During the latest meeting of AFP’s Treasury Advisory Group (TAG), Austin O’Brion, co-founder of identity verification technology firm Token of Trust, discussed the risks banks are taking by collecting mass amounts of personal data from companies to comply with know-your-customer (KYC) regulations.
The KYC conundrum
It’s been well documented that KYC compliance causes major headaches for corporate treasurers. But now it’s becoming clear that these strict requirements also open companies (or, more specifically, employees) up to data theft. With corporates providing sensitive information to multiple financial institutions, one hack at one bank could compromise a lot of people.
Potential solutions have arisen—organizations like Thomson Reuters and KYC.com have been developing utilities that simplify the process. But these entities have had trouble catching on with corporates since you’re essentially replacing one problem with another—instead of supplying KYC information to multiple banks, you’re supplying it to multiple utilities. Perhaps the only way to get mass adoption from corporates is to create one centralized repository, where you only need to give over the data once.
All of this got the TAG group thinking. What if there was a centralized KYC repository that only collects information that is absolutely necessary to prove that employees aren’t engaged in any criminal activity, or one where only that information is visible? As O’Brion noted, much of the data banks collect for KYC isn’t actually necessary to identify and prevent illicit activity. Moreover, many banks are gathering more information than what regulators are requiring them to, in an effort to cover all the bases.
The key to corporate adoption?
If corporates only had to give over their information once—and only information that is absolutely required by the Financial Crimes Enforcement Network (FinCEN)—I believe that we could see mass adoption for corporates. They wouldn’t be putting their employees at risk by handing over superfluous information like driver’s license numbers and they wouldn’t have to turn over the information multiple times.

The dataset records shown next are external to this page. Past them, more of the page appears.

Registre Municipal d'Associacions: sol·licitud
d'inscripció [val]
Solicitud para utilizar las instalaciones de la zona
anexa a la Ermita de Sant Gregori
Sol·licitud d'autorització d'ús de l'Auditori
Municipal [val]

There is, of course, a risk that a centralized repository could be hacked, and some of that KYC data that would be collected there is still sensitive. But isn’t that much better than where we are right now—turning over intimate details on employees to bank after bank and just hoping that all of them have top-notch security? It’s true that cybercriminals attempt to breach banks far more than corporates and retailers, yet we hear about it a lot less because banks are typically prepared for it and have better controls in place. But all it takes is just one breach.
So, to recap, here are a few key takeaways to ponder:
- While KYC compliance is a major pain point for corporate treasurers, various KYC utilities that have been developed have yet to gain a lot of traction with corporates.
- A centralized KYC repository might see greater corporate adoption, but it would also create a potential treasure trove for hackers.
- If corporates only had to give over their information once to a repository, and only information that is absolutely necessary to prevent illicit activity, mass corporate adoption might become a reality.